To some extent, I think I've now achieved this. But it's not as dramatic as, say, the Beats living in Tangier in the 50s. The world is now pretty accessible, and many people travel. Right now I'm cursing some Americans who live across the road from me in Tokyo, because they're revving their noisy motorbikes, something Japanese wouldn't do (unless they were Shibuya yakuza). I can't escape them. I'm too late to be Lafcadio Hearn.

I'm a liberal diverger, by which I mean that I'm happy to criticize my own culture, and tend to want to learn about and embrace other cultures, believing they can teach me something.

This trait in my personality leads me to stock up on foreign culture, to travel, to fetishize 'the Other' and its right to differ.

Not content with being a mere cultural tourist, I want to immerse myself in other cultures, and go to live in other countries.

It's then that the paradox kicks in. I discover that the people like myself in those other cultures–the liberal divergers, in other words–are reaching out to me as a symbol of the western monoculture I am seeking to escape.

For instance, when I moved to France and asked some musicians in a bar to play some Brel they pooh poohed me and played The Doors instead. Just last week here in Japan I was asked to provide music for a Japanese film (influenced by Harmony Korine, rather than by actual conditions in Japan) which portrays Japanese kids as fat on junk food, wearing dirty track suits, tagging and vandalising the suburbs of Tokyo. (I said yes, I needed the money. But clearly in collaborating with Japanese 'liberal divergers', I was telling lies about and undermining the very Japan I had come here to find.)

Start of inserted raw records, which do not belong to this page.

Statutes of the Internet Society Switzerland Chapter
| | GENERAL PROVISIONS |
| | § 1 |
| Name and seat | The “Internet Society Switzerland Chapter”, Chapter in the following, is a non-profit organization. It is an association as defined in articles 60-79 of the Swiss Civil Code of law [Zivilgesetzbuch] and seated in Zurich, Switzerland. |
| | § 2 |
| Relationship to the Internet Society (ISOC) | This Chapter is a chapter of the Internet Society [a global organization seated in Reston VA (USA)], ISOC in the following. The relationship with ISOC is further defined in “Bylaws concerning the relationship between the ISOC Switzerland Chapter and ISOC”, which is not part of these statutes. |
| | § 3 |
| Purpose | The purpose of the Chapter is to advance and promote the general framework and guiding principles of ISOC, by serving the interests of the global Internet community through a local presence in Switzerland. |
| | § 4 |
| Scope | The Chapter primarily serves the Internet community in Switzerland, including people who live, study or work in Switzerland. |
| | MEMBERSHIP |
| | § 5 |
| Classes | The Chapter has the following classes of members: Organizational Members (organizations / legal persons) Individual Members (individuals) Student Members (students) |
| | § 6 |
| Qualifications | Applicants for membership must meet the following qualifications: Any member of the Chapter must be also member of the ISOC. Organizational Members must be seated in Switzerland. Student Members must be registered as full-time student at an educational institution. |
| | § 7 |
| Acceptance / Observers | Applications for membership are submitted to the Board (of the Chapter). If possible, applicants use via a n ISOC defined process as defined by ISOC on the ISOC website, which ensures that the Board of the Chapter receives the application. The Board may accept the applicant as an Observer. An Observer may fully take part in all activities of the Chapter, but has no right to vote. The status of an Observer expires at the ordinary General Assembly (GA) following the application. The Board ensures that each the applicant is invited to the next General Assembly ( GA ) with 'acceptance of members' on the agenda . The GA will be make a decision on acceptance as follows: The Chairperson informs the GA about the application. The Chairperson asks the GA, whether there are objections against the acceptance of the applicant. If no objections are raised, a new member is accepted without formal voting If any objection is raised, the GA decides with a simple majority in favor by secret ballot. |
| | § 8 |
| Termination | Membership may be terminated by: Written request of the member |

So having come to France or Japan in an attempt to subvert my own cultural conditioning and find otherness, I meet fellow 'liberal divergers' who are also attempting to subvert their cultural conditioning and find otherness–in their case, in western, specifically American, culture, with all its 'glamourous' ugliness (grafitti! junk food! delinquency!). I'm thinking Ozu and Terayama, they're thinking Korine and Jarmusch.

The refreshingly strange local heritage I seek does, of course, exist in Japan. It's mostly in the hands of the very old and the very reactionary, the 'conservative convergers' who are the diametrical opposite of the 'liberal diverger' and wouldn't touch me with a bargepole. (Japanese traditional music, I'm told, is strongest in Okinawa, the southern island dominated by a huge US base.)

So, the paradox is that my liberalism, when I take it abroad, attracts the people who want me to incarnate exactly the things I'm trying to escape from, and repels the custodians of the traditions I seek to immerse myself in. But perhaps this isn't such a paradox after all. Maybe if I really seek 'otherness' I should avoid liberal divergers like myself, and simply accept the conservatism of the cultural convergers who are struggling to keep national heritage intact (even if they're the very people I would shun at home in Britain–readers of The Daily Telegraph, BNP and Conservative voters). Maybe internationalists need nationalists, something implied in the unlovely word 'glocal': the global and the local are all tied up with each other.